I have a set of wind chimes hanging from an arbor that catch my attention whenever I am out in the garden and the breeze kicks up. They were given to me by Mrs. Mary Marlboro’s niece. Mary had purchased them while in hospice with instructions for her niece to give them to me after she passed on. I had cared for Mary for several years after I removed her larynx because of a cancer.
Throughout her life she loved to talk and when growing up had associated social conversation with smoking. The years of tobacco smoke moving over her vocal cords caught up with her, encouraging a few cells to grow without stopping and by the time I met her with a hoarse voice, there was a fairly large lump growing from her vocal cord. Although I removed the growth, then treated the remainder of her larynx with radiation, her cancer persisted. Ultimately I completely removed her larynx trying to cure her of cancer.
Initially after removal of her vocal cords, she used an electrolarynx, an electronic communication device. When held against her neck, the vibrations generated by the device resonated inside her throat creating a voice, which she could use to produce speech. The device produced a single tone at a single volume. Her speech was understandable, however, she had a robotic sounding, electronic voice.
Still, she loved to talk. Over the course of a year she worked hard to develop esophageal phonation, learning how to swallow air and bring it back out of her stomach at will.
The soft and flexible esophagus (swallowing tube) vibrates slowly generating a deep-pitched sound. She could belch fast enough to carry on quite a conversation that was a little less monotonal than the electrolarynx. The desire to talk seems to be hard wired into some individual’s brains. Mary found a way to talk no matter how big the obstacle seemed.
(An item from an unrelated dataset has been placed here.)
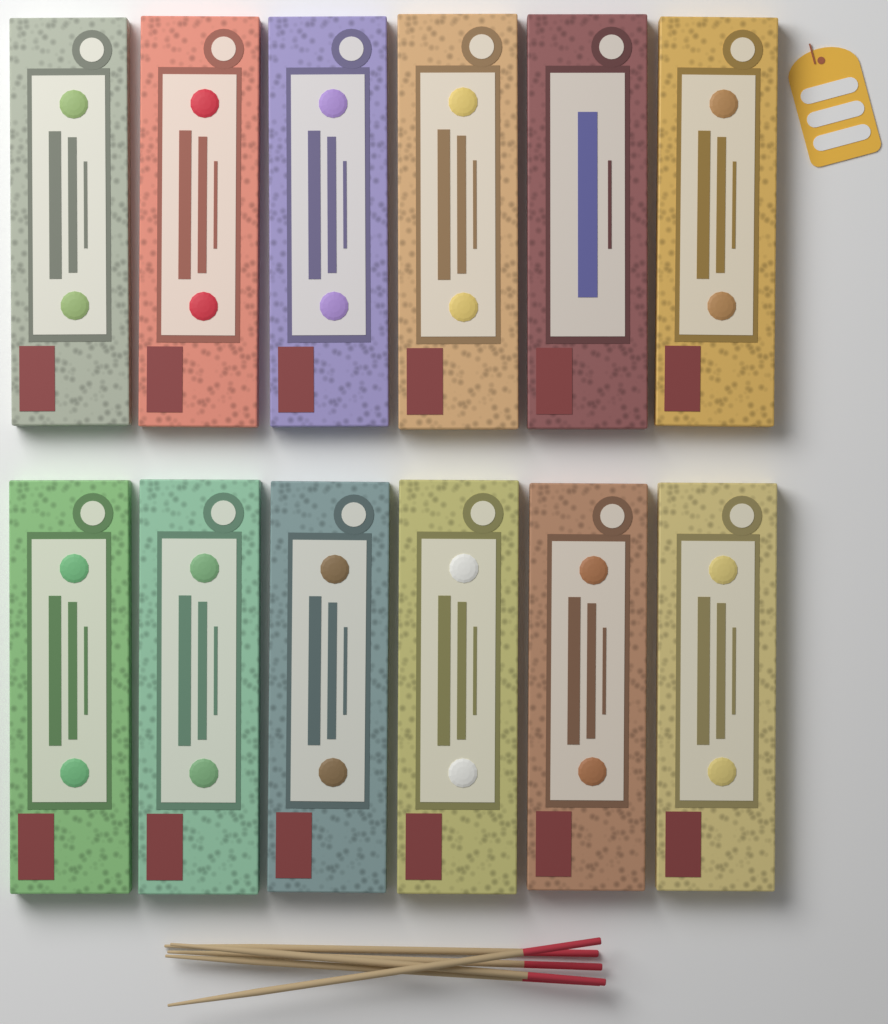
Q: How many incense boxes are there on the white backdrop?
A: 12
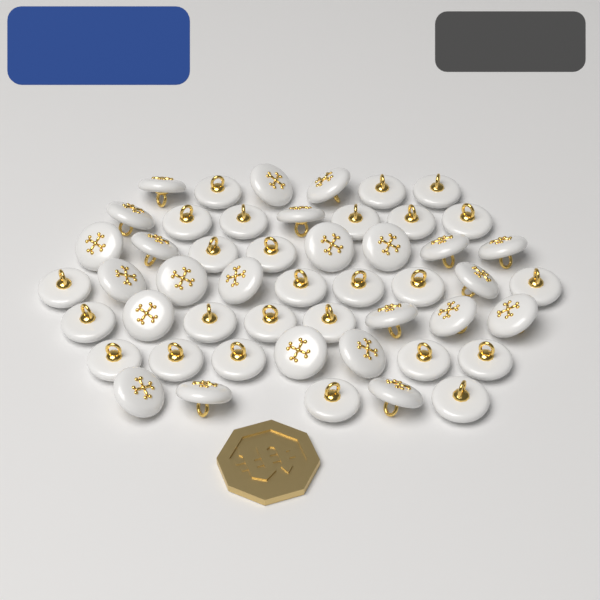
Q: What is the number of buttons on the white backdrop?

The problem for Mary was that the electrolarynx vibrated at a single pitch and her esophagus vibrated at only a few, very low pitches. She could move her tongue and palate and produce words, but she sounded robotic or uninterested. Her electronic or esophageal voices were unable to convey much emotion, even though the content was there. She was missing the use of her original and typical vocal range.
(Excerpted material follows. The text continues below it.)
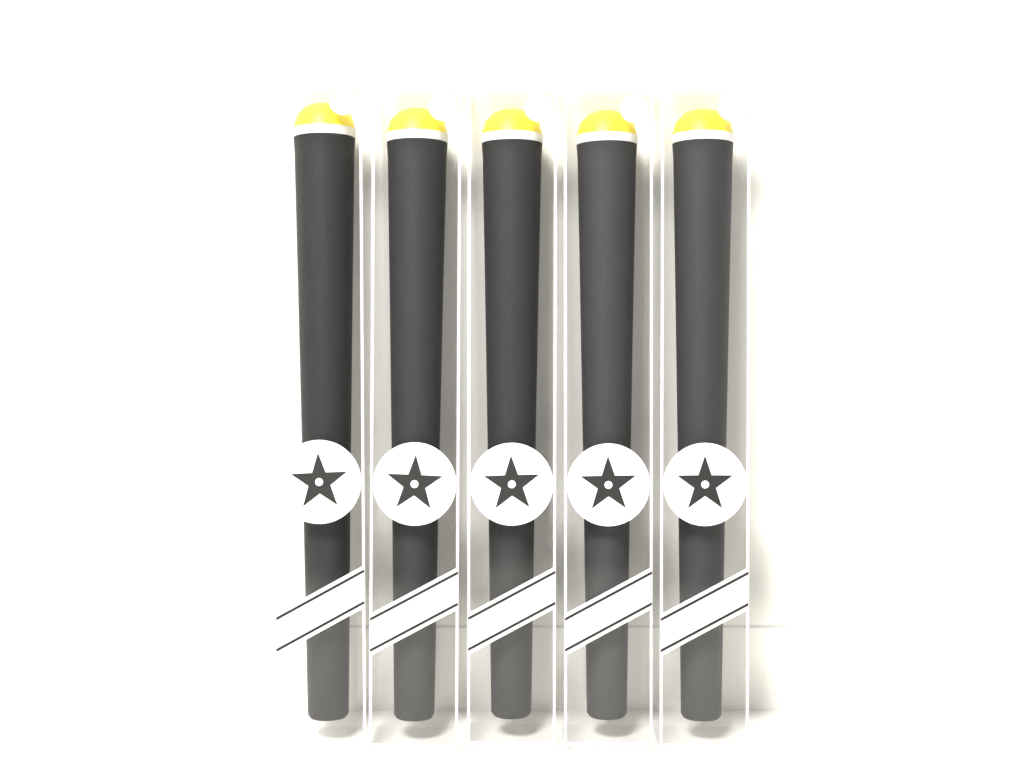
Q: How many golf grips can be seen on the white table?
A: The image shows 5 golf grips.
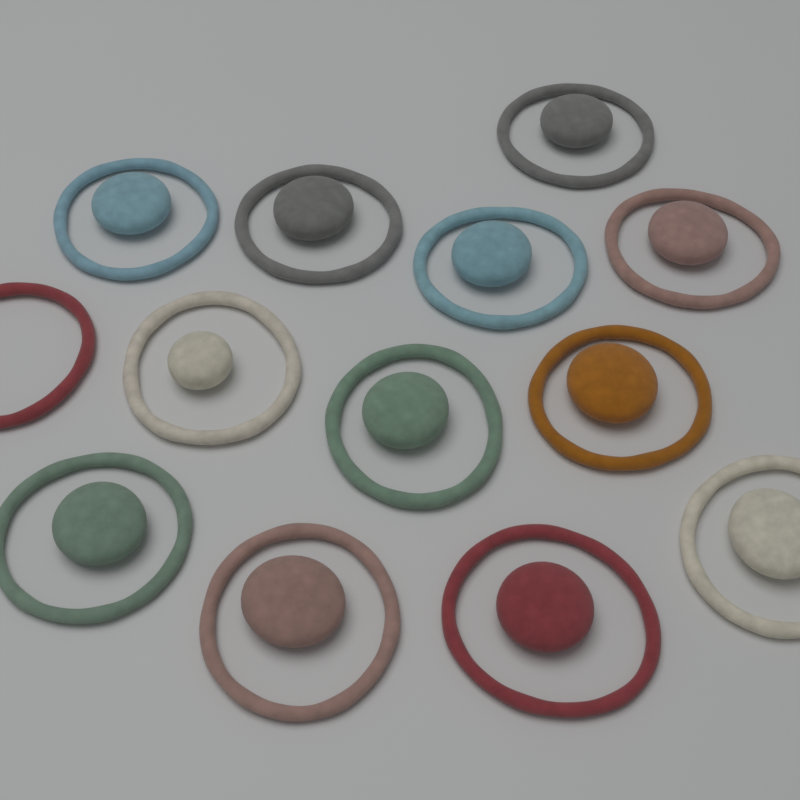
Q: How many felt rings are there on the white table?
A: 13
Voice, then, can be thought of as the underlying signal on which the speech or “information” is carried. The signal has two predominant characteristics that can be altered by the larynx. They are pitch and volume. The vocal cords are particularly talented at altering these characteristics, which in turn affects how far our sound will travel, and the emotion that will be carried with it.
The vocal cords are quite good at putting out a strong signal if desired. A well-produced sound can carry information quite a distance. I can think of a baby in a church, my daughter screaming or an opera singer still heard clearly in the cheap, upper balcony seats.
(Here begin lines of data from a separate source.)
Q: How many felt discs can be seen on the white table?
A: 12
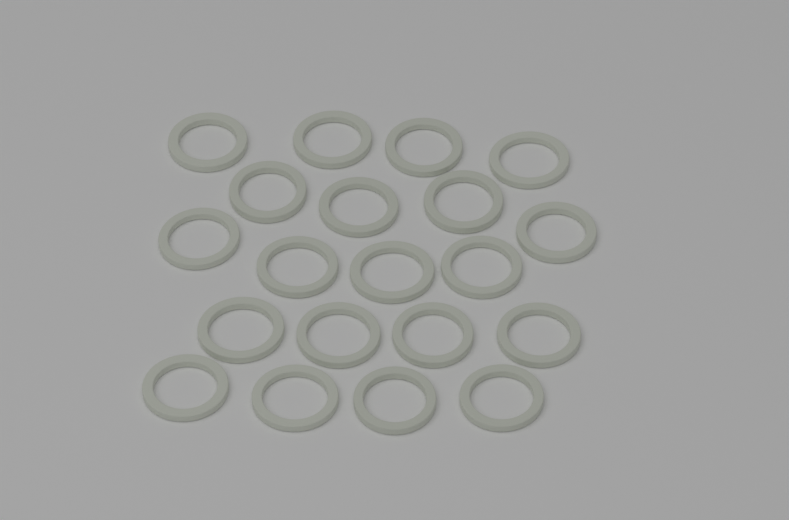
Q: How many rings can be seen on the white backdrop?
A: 20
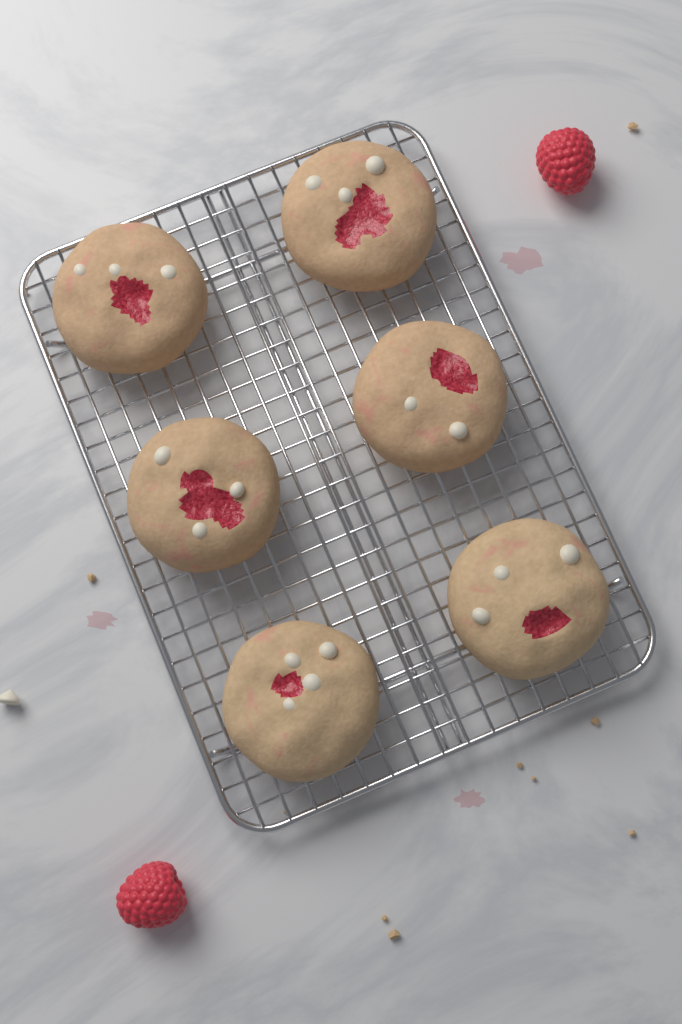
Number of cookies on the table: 6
The vocal cords are quite talented at demonstrating emotion. Think about sighs, whines, giggles, laughs, growls and all the other sounds we make that are not words but strongly convey emotion.
I can be digging in the garden when a small gust sets the wind chimes ringing. When I hear the chimes, Mary is still talking to me. I am reminded of how much she loved to talk. The five pipes are tuned to different pitches, calling out to me with a touch of emotion, reminding me of how, when Mary lost her vocal cords, she recovered her ability to speak, but she still lost the ability to communicate her emotions easily.
Stories like Mary’s help us better understand the voice.